Monday, Dec. 10, 1934

Palm Down

At the swearing in of a President of Mexico no Bible is possible. Last week, as though going to a bull fight, those affable, spur-clinking atheists, President Abelardo Rodriguez and President-elect Lazaro Cardenas (TIME, Dec. 3), drove through a frantically cheering rabble to the National Stadium, packed with 50,000 inauguration addicts.

"Do you swear to observe and enforce the Constitution of the United States of Mexico, as well as the laws emanating therefrom?" rumbled Don Enrique Gonzalez Flores, President of the Congress.

General Cardenas stretched forth his right hand, empty and palm downward: "I do!"

"Then, should you fail to do so, the Nation will demand from you an accounting!"

Just in case somebody should be assassinated, the Mexican Congress had rushed through a law providing that for twelve hours General Cardenas and General Rodriguez should both be President. They embraced handsomely amid huzzahs.

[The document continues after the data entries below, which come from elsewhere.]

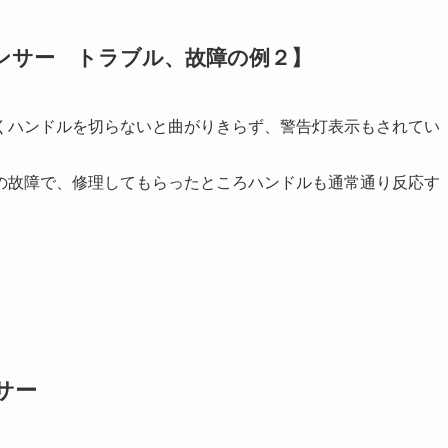
ンサー トラブル、故障の例２】
くハンドルを切らないと曲がりきらず、警告灯表示もされてい
の故障で、修理してもらったところハンドルも通常通り反応す
サー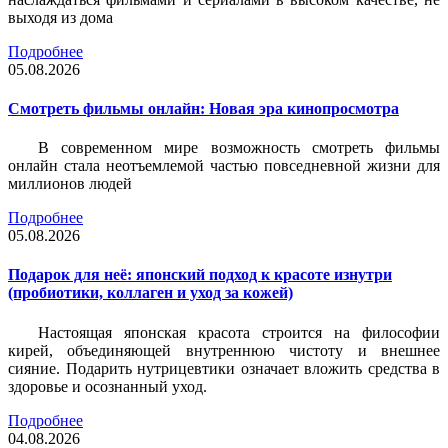
выходя из дома
Подробнее
05.08.2026
Смотреть фильмы онлайн: Новая эра кинопросмотра
В современном мире возможность смотреть фильмы
онлайн стала неотъемлемой частью повседневной жизни для
миллионов людей
Подробнее
05.08.2026
Подарок для неё: японский подход к красоте изнутри
(пробиотики, коллаген и уход за кожей)
Настоящая японская красота строится на философии
кирей, объединяющей внутреннюю чистоту и внешнее
сияние. Подарить нутрицевтики означает вложить средства в
здоровье и осознанный уход.
Подробнее
04.08.2026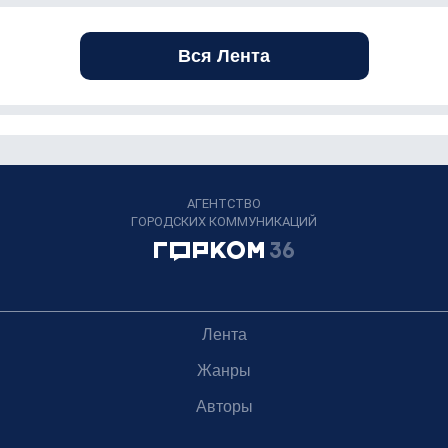
Вся Лента
АГЕНТСТВО
ГОРОДСКИХ КОММУНИКАЦИЙ
Лента
Жанры
Авторы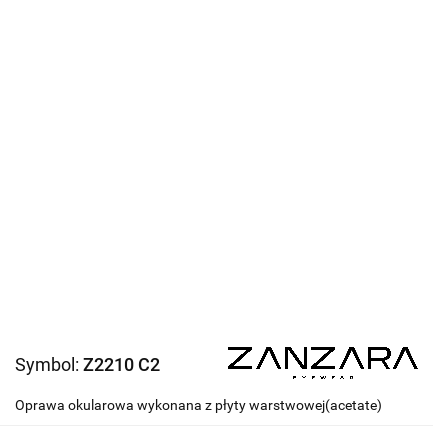
Symbol:
Z2210 C2
Oprawa okularowa wykonana z płyty warstwowej(acetate)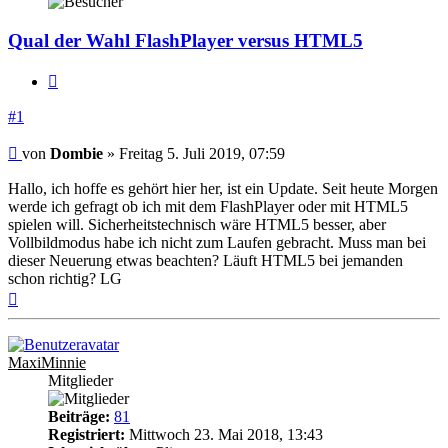
Qual der Wahl FlashPlayer versus HTML5
Zitieren
#1
Beitrag
von
Dombie
»
Freitag 5. Juli 2019, 07:59
Hallo, ich hoffe es gehört hier her, ist ein Update. Seit heute Morgen
werde ich gefragt ob ich mit dem FlashPlayer oder mit HTML5
spielen will. Sicherheitstechnisch wäre HTML5 besser, aber
Vollbildmodus habe ich nicht zum Laufen gebracht. Muss man bei
dieser Neuerung etwas beachten? Läuft HTML5 bei jemanden
schon richtig? LG
Nach
oben
MaxiMinnie
Mitglieder
Beiträge:
81
Registriert:
Mittwoch 23. Mai 2018, 13:43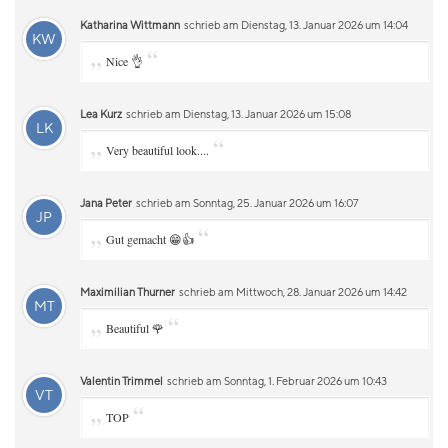
Katharina Wittmann
schrieb am Dienstag, 13. Januar 2026 um 14:04
KW
„
“
Nice 👌
Lea Kurz
schrieb am Dienstag, 13. Januar 2026 um 15:08
LK
„
“
Very beautiful look....
Jana Peter
schrieb am Sonntag, 25. Januar 2026 um 16:07
JP
„
“
Gut gemacht 😁👍
Maximilian Thurner
schrieb am Mittwoch, 28. Januar 2026 um 14:42
MT
„
“
Beautiful 🌹
Valentin Trimmel
schrieb am Sonntag, 1. Februar 2026 um 10:43
VT
„
“
TOP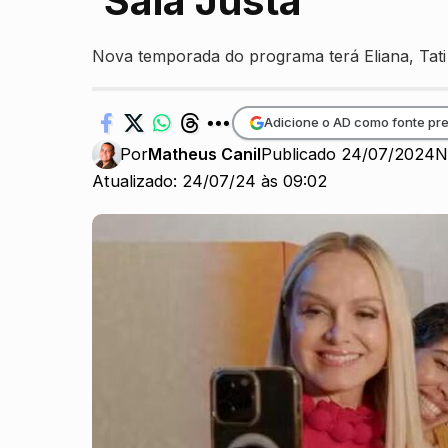
‘Saia Justa’
Nova temporada do programa terá Eliana, Tati 
Adicione o AD como fonte pre
Por
Matheus Canil
Publicado 24/07/2024
N
Atualizado: 24/07/24 às 09:02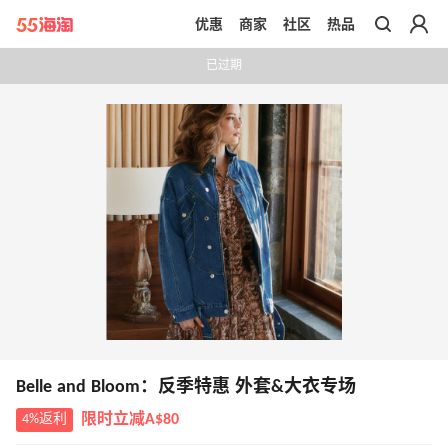
优惠
商家
社区
热品
带你去官网买正品
已过期
Belle and Bloom：反季特惠 外套&大衣专场
4%返利
限时立减A$80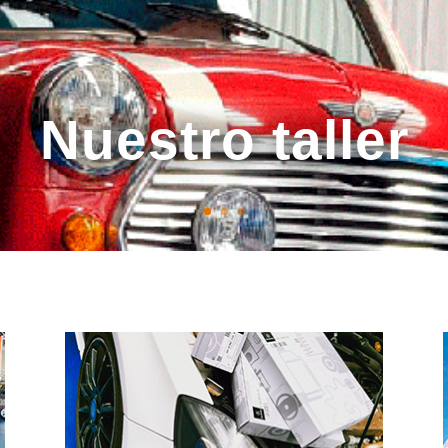
Nuestro taller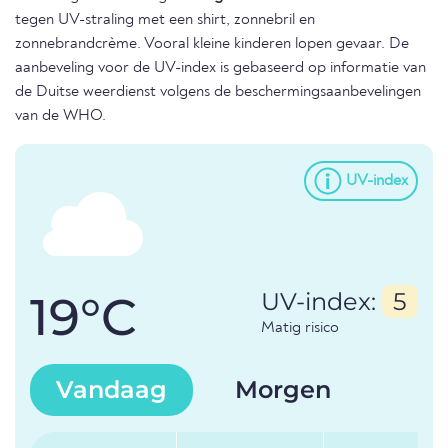
tegen UV-straling met een shirt, zonnebril en
zonnebrandcrème. Vooral kleine kinderen lopen gevaar. De
aanbeveling voor de UV-index is gebaseerd op informatie van
de Duitse weerdienst volgens de beschermingsaanbevelingen
van de WHO.
UV-index
19°C
UV-index:
5
Matig risico
Vandaag
Morgen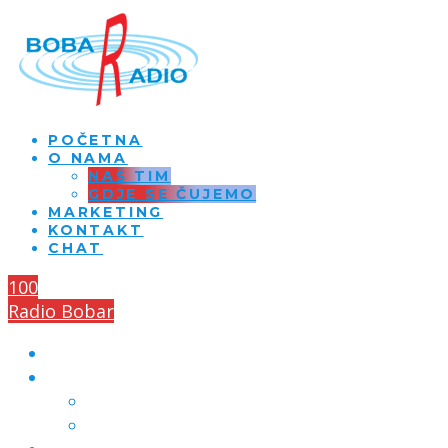
POČETNA
O NAMA
NAŠ TIM
GDJE SE ČUJEMO
MARKETING
KONTAKT
CHAT
100
Radio Bobar
POČETNA
O NAMA
NAŠ TIM
GDJE SE ČUJEMO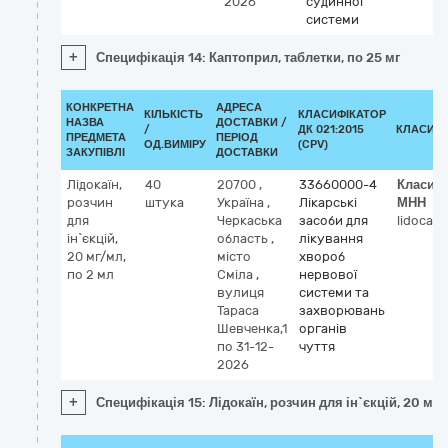
2026
судинної
системи
+
Специфікація 14: Каптоприл, таблетки, по 25 мг
КОНКРЕТНА
АДРЕСА
КІЛЬКІСТЬ
КЛАСИФІКАТОР
НАЗВА
ДОСТАВКИ /
/
ДК 021:2015
КЛАСИФІ
ПРЕДМЕТА
ПЕРІОД
ОД.ВИМІРУ
(CPV)
ЗАКУПІВЛІ
ДОСТАВКИ
Лідокаїн,
40
20700
,
33660000-4
Класиф
розчин
штука
Україна
,
Лікарські
МНН
для
Черкаська
засоби для
lidocain
ін`єкцій,
область
,
лікування
20 мг/мл,
місто
хвороб
по 2 мл
Сміла
,
нервової
вулиця
системи та
Тараса
захворювань
Шевченка,1
органів
по 31-12-
чуття
2026
+
Специфікація 15: Лідокаїн, розчин для ін`єкцій, 20 мг/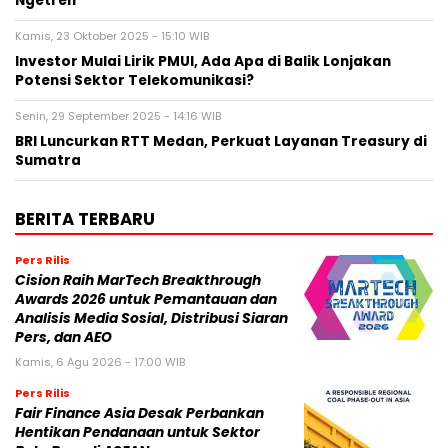
Ngetren
Kamis, 23 Oktober 2025 - 15:10 WIB
Investor Mulai Lirik PMUI, Ada Apa di Balik Lonjakan
Potensi Sektor Telekomunikasi?
Senin, 29 September 2025 - 14:16 WIB
BRI Luncurkan RTT Medan, Perkuat Layanan Treasury di
Sumatra
BERITA TERBARU
Pers Rilis
Cision Raih MarTech Breakthrough
Awards 2026 untuk Pemantauan dan
Analisis Media Sosial, Distribusi Siaran
Pers, dan AEO
Kamis, 6 Agu 2026 - 17:00 WIB
Pers Rilis
Fair Finance Asia Desak Perbankan
Hentikan Pendanaan untuk Sektor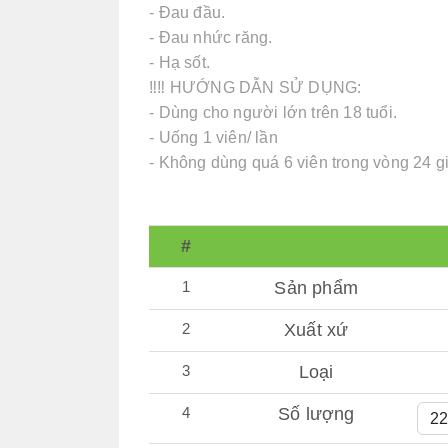
- Đau đầu.
- Đau nhức răng.
- Hạ sốt.
‼️‼️ HƯỚNG DẪN SỬ DỤNG:
- Dùng cho người lớn trên 18 tuổi.
- Uống 1 viên/ lần
- Không dùng quá 6 viên trong vòng 24 g
#
1
Sản phẩm
2
Xuất xứ
3
Loại
4
Số lượng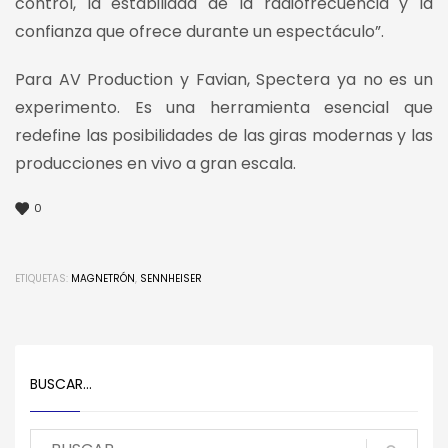
control, la estabilidad de la radiofrecuencia y la
confianza que ofrece durante un espectáculo”.
Para AV Production y Favian, Spectera ya no es un
experimento. Es una herramienta esencial que
redefine las posibilidades de las giras modernas y las
producciones en vivo a gran escala.
0
ETIQUETAS:
MAGNETRÓN
,
SENNHEISER
BUSCAR…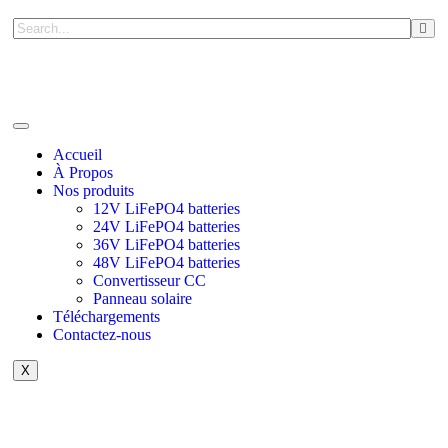
Accueil
À Propos
Nos produits
12V LiFePO4 batteries
24V LiFePO4 batteries
36V LiFePO4 batteries
48V LiFePO4 batteries
Convertisseur CC
Panneau solaire
Téléchargements
Contactez-nous
X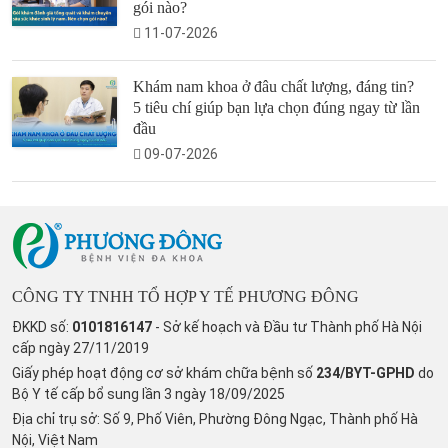
gói nào?
11-07-2026
Khám nam khoa ở đâu chất lượng, đáng tin?
5 tiêu chí giúp bạn lựa chọn đúng ngay từ lần
đầu
09-07-2026
CÔNG TY TNHH TỔ HỢP Y TẾ PHƯƠNG ĐÔNG
ĐKKD số:
0101816147
- Sở kế hoạch và Đầu tư Thành phố Hà Nội
cấp ngày 27/11/2019
Giấy phép hoạt động cơ sở khám chữa bệnh số
234/BYT-GPHD
do
Bộ Y tế cấp bổ sung lần 3 ngày 18/09/2025
Địa chỉ trụ sở: Số 9, Phố Viên, Phường Đông Ngạc, Thành phố Hà
Nội, Việt Nam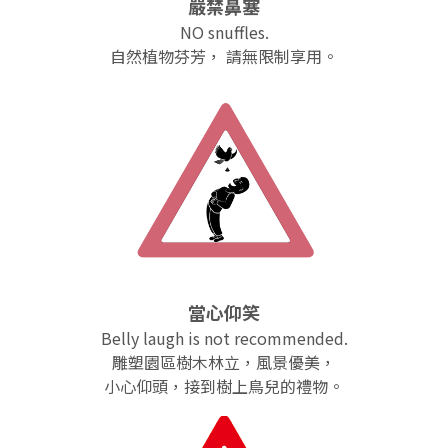
嚴禁鼻塞
NO snuffles.
自然植物芬芳， 請無限制享用。
當心仰笑
Belly laugh is not recommended.
雕塑園區樹木林立，風景優美，
小心仰頭，接到樹上鳥兒的禮物。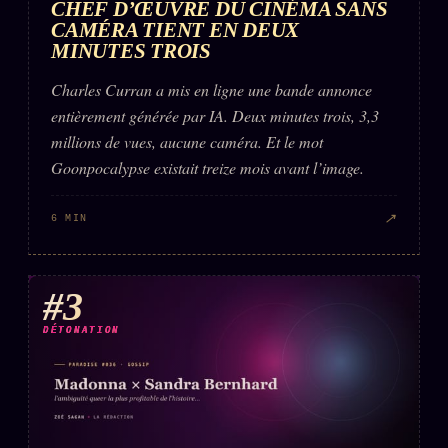
CHEF D’ŒUVRE DU CINÉMA SANS
FAQ
CAMÉRA TIENT EN DEUX
Corrections · Erratum
MINUTES TROIS
Mentions légales
Charles Curran a mis en ligne une bande annonce
entièrement générée par IA. Deux minutes trois, 3,3
llms.txt
millions de vues, aucune caméra. Et le mot
Goonpocalypse existait treize mois avant l’image.
↗
6 MIN
#3
DÉTONATION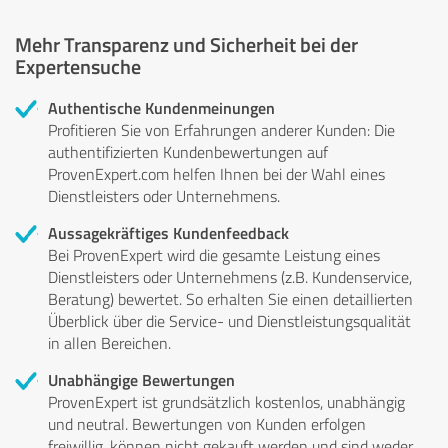
Mehr Transparenz und Sicherheit bei der
Expertensuche
Authentische Kundenmeinungen
Profitieren Sie von Erfahrungen anderer Kunden: Die
authentifizierten Kundenbewertungen auf
ProvenExpert.com helfen Ihnen bei der Wahl eines
Dienstleisters oder Unternehmens.
Aussagekräftiges Kundenfeedback
Bei ProvenExpert wird die gesamte Leistung eines
Dienstleisters oder Unternehmens (z.B. Kundenservice,
Beratung) bewertet. So erhalten Sie einen detaillierten
Überblick über die Service- und Dienstleistungsqualität
in allen Bereichen.
Unabhängige Bewertungen
ProvenExpert ist grundsätzlich kostenlos, unabhängig
und neutral. Bewertungen von Kunden erfolgen
freiwillig, können nicht gekauft werden und sind weder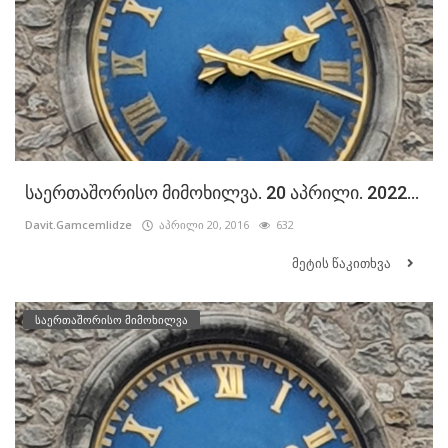
საერთაშორისო მიმოხილვა. 20 აპრილი. 2022...
Davit.Gamcemlidze
აპრილი 20, 2016
632
მეტის წაკითხვა
საერთაშორისო მიმოხილვა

Since more than 3,500,000 pesos really had to be paid last week to U. S. and British oil companies on loans they had made to the Mexican Government, and since no new Mexican President would like to authorize a thing of that sort, the retiring President obligingly squiggled the necessary decree and everyone seemed happy. New President Cardenas announced his Cabinet:

Foreign Affairs--onetime President Emilio Portes Gil.

Interior--Juan de Dios Bojorquez.

War--onetime War Minister General Pablo Quiroga.

Finance--Narciso Bassols.

Communications-- Rodolfo Elias Calles, smart son of Mexico's big boss General Plutarco Elias Calles.

Agriculture--Tomas Garrido Canabal.

Education-- Ignacio Garcia Tellez.

Governor of Mexico D. F. (the Federal District) --Aaron Saenz, rich and saturnine "Shadow of Calles."

The big Cabinet news was just one name: CANABAL. Handsome as the Hollywood villain of Mexican cinema, His Excellency Tomas Garrido Canabal has been the terror of Catholics as Governor of the State of Tabasco. "What is God?", Canabal is fond of sneering. "Nobody can tell me, but God has cost Mexico billions! We are going to stop that waste."

Most people thought Canabal would pop up in the Cardenas Cabinet as Minister of Education, to scourge the pious with fresh assaults of Godless teaching. When President Cardenas last week gave Canabal the portfolio of Agriculture a good many people breathed easier. They thought it meant that the new Administration will lean toward more drastic enforcement of Mexico's radical expropriation laws ("Land to the peons!") and ease up a bit on the Church. Taking no chances, pious mobsters showered Canabal with stones when they caught his motor car leaving the home of ex-President Calles at Cuernavaca, screamed "Curse Canabal! Curse him!"